*** Opening Provided records ***

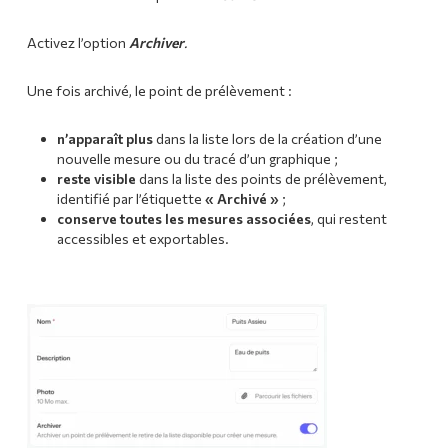
Activez l’option
Archiver
.
Une fois archivé, le point de prélèvement :
n’apparaît plus
dans la liste lors de la création d’une
nouvelle mesure ou du tracé d’un graphique ;
reste visible
dans la liste des points de prélèvement,
identifié par l’étiquette
« Archivé »
;
conserve toutes les mesures associées
, qui restent
accessibles et exportables.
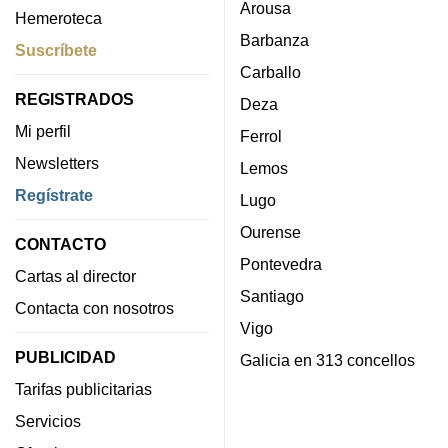
Arousa
Hemeroteca
Barbanza
Suscríbete
Carballo
REGISTRADOS
Deza
Mi perfil
Ferrol
Newsletters
Lemos
Regístrate
Lugo
Ourense
CONTACTO
Pontevedra
Cartas al director
Santiago
Contacta con nosotros
Vigo
PUBLICIDAD
Galicia en 313 concellos
Tarifas publicitarias
Servicios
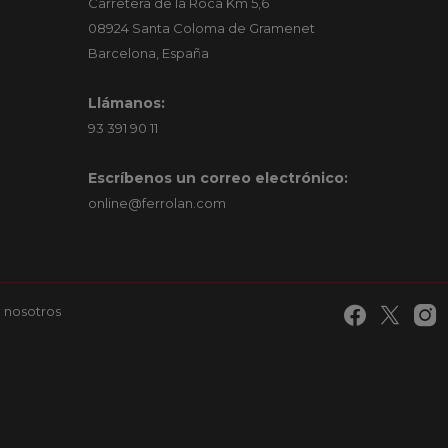
Carretera de la Roca Km 5,6
08924 Santa Coloma de Gramenet
Barcelona, España
Llámanos:
93 391 90 11
Escríbenos un correo electrónico:
online@ferrolan.com
 nosotros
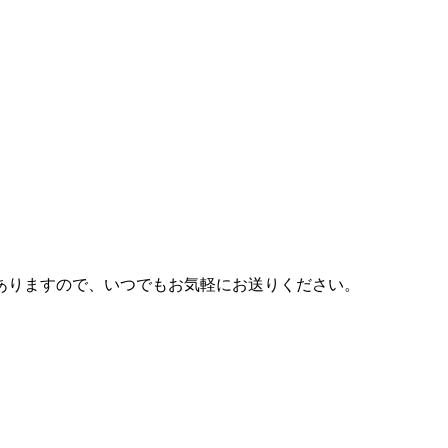
ありますので、いつでもお気軽にお送りください。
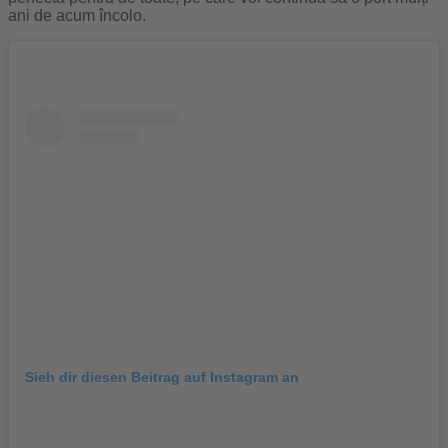
ani de acum încolo.
Sieh dir diesen Beitrag auf Instagram an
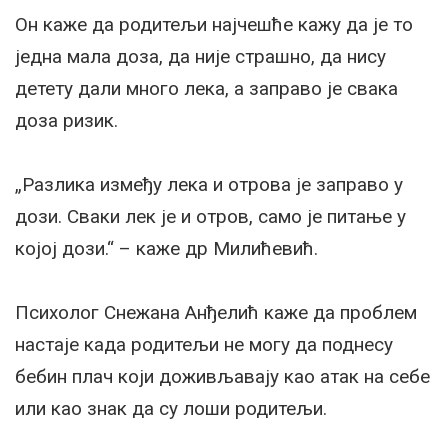
Он каже да родитељи најчешће кажу да је то
једна мала доза, да није страшно, да нису
детету дали много лека, а заправо је свака
доза ризик.
„Разлика између лека и отрова је заправо у
дози. Сваки лек је и отров, само је питање у
којој дози.“ – каже др Милићевић.
Психолог Снежана Анђелић каже да проблем
настаје када родитељи не могу да поднесу
бебин плач који доживљавају као атак на себе
или као знак да су лоши родитељи.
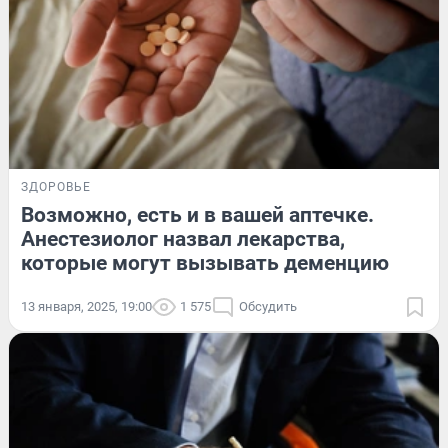
ЗДОРОВЬЕ
Возможно, есть и в вашей аптечке.
Анестезиолог назвал лекарства,
которые могут вызывать деменцию
13 января, 2025, 19:00
1 575
Обсудить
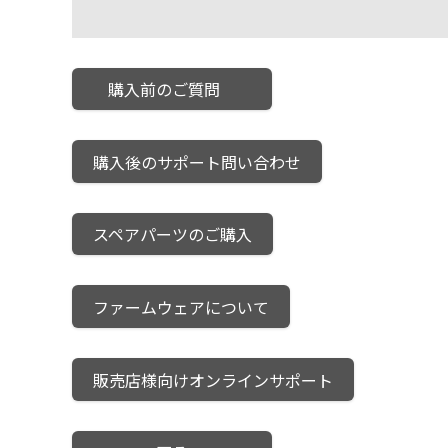
購入前のご質問
購入後のサポート問い合わせ
スペアパーツのご購入
ファームウェアについて
販売店様向けオンラインサポート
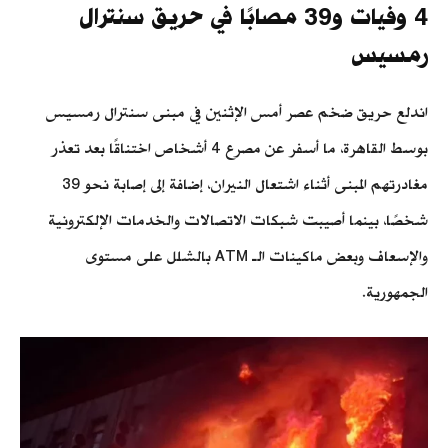
4 وفيات و39 مصابًا في حريق سنترال
رمسيس
اندلع حريق ضخم عصر أمس الإثنين في مبنى سنترال رمسيس
بوسط القاهرة، ما أسفر عن مصرع 4 أشخاص اختناقًا بعد تعذر
مغادرتهم المبنى أثناء اشتعال النيران، إضافة إلى إصابة نحو 39
شخصًا، بينما أصيبت شبكات الاتصالات والخدمات الإلكترونية
والإسعاف وبعض ماكينات الـ ATM بالشلل على مستوى
الجمهورية.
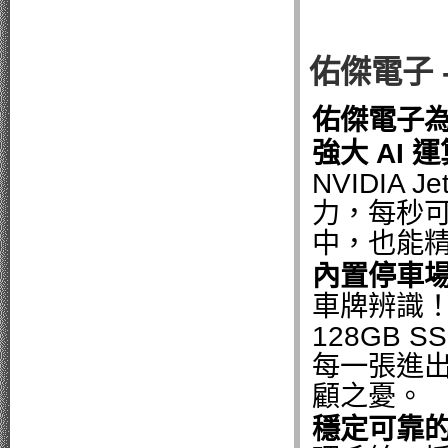
佑傑電子 
佑傑電子
強大 AI 
NVIDIA 
力，每秒可
中，也能
內置停車
車牌辨識
128GB
每一張進
顧之憂。
穩定可靠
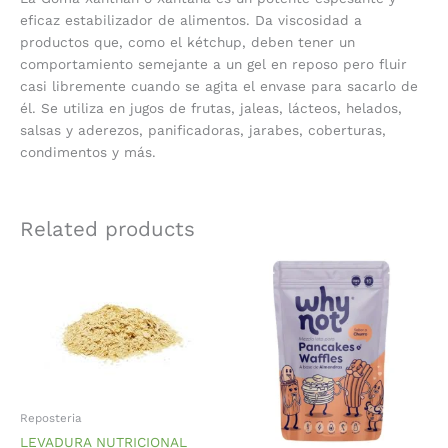
eficaz estabilizador de alimentos. D
a viscosidad a
productos que, como el kétchup, deben tener un
comportamiento semejante a un gel en reposo pero fluir
casi libremente cuando se agita el envase para sacarlo de
él.
Se utiliza en jugos de frutas, jaleas, lácteos, helados,
salsas y aderezos, panificadoras, jarabes, coberturas,
condimentos y más.
Related products
Reposteria
LEVADURA NUTRICIONAL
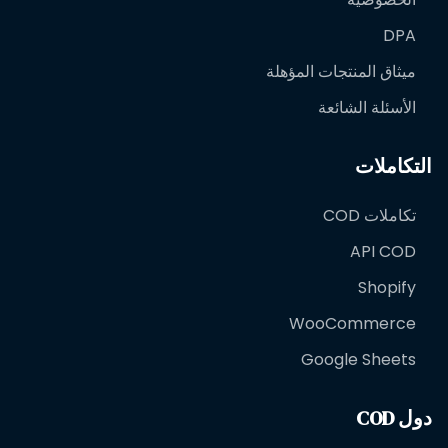
DPA
ميثاق المنتجات المؤهلة
الأسئلة الشائعة
التكاملات
تكاملات COD
API COD
Shopify
WooCommerce
Google Sheets
دول COD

*** Closing Provided records ***

• What the task asks: Pull out the text from all of the data above, keeping every line word for word and in the same order. Leave the pictures out of your answer.

• Solution for this exercise:
Activez l’option
Archiver
.
Une fois archivé, le point de prélèvement :
n’apparaît plus
dans la liste lors de la création d’une
nouvelle mesure ou du tracé d’un graphique ;
reste visible
dans la liste des points de prélèvement,
identifié par l’étiquette
« Archivé »
;
conserve toutes les mesures associées
, qui restent
accessibles et exportables.
Arousa
Hemeroteca
Barbanza
Suscríbete
Carballo
REGISTRADOS
Deza
Mi perfil
Ferrol
Newsletters
Lemos
Regístrate
Lugo
Ourense
CONTACTO
Pontevedra
Cartas al director
Santiago
Contacta con nosotros
Vigo
PUBLICIDAD
Galicia en 313 concellos
Tarifas publicitarias
Servicios
Carretera de la Roca Km 5,6
08924 Santa Coloma de Gramenet
Barcelona, España
Llámanos:
93 391 90 11
Escríbenos un correo electrónico:
online@ferrolan.com
 nosotros
ありますので、いつでもお気軽にお送りください。
ani de acum încolo.
Sieh dir diesen Beitrag auf Instagram an
Он каже да родитељи најчешће кажу да је то
једна мала доза, да није страшно, да нису
детету дали много лека, а заправо је свака
доза ризик.
„Разлика између лека и отрова је заправо у
дози. Сваки лек је и отров, само је питање у
којој дози.“ – каже др Милићевић.
Психолог Снежана Анђелић каже да проблем
настаје када родитељи не могу да поднесу
бебин плач који доживљавају као атак на себе
или као знак да су лоши родитељи.
ЗДОРОВЬЕ
Возможно, есть и в вашей аптечке.
Анестезиолог назвал лекарства,
которые могут вызывать деменцию
13 января, 2025, 19:00
1 575
Обсудить
購入前のご質問
購入後のサポート問い合わせ
スペアパーツのご購入
ファームウェアについて
販売店様向けオンラインサポート
4 وفيات و39 مصابًا في حريق سنترال
رمسيس
اندلع حريق ضخم عصر أمس الإثنين في مبنى سنترال رمسيس
بوسط القاهرة، ما أسفر عن مصرع 4 أشخاص اختناقًا بعد تعذر
مغادرتهم المبنى أثناء اشتعال النيران، إضافة إلى إصابة نحو 39
شخصًا، بينما أصيبت شبكات الاتصالات والخدمات الإلكترونية
والإسعاف وبعض ماكينات الـ ATM بالشلل على مستوى
الجمهورية.
佑傑電子 
佑傑電子
強大 AI 
NVIDIA 
力，每秒可
中，也能
內置停車
車牌辨識
128GB
每一張進
顧之憂。
穩定可靠
eficaz estabilizador de alimentos. D
a viscosidad a
productos que, como el kétchup, deben tener un
comportamiento semejante a un gel en reposo pero fluir
casi libremente cuando se agita el envase para sacarlo de
él.
Se utiliza en jugos de frutas, jaleas, lácteos, helados,
salsas y aderezos, panificadoras, jarabes, coberturas,
condimentos y más.
Related products
Reposteria
LEVADURA NUTRICIONAL
DPA
ميثاق المنتجات المؤهلة
الأسئلة الشائعة
التكاملات
تكاملات COD
API COD
Shopify
WooCommerce
Google Sheets
دول COD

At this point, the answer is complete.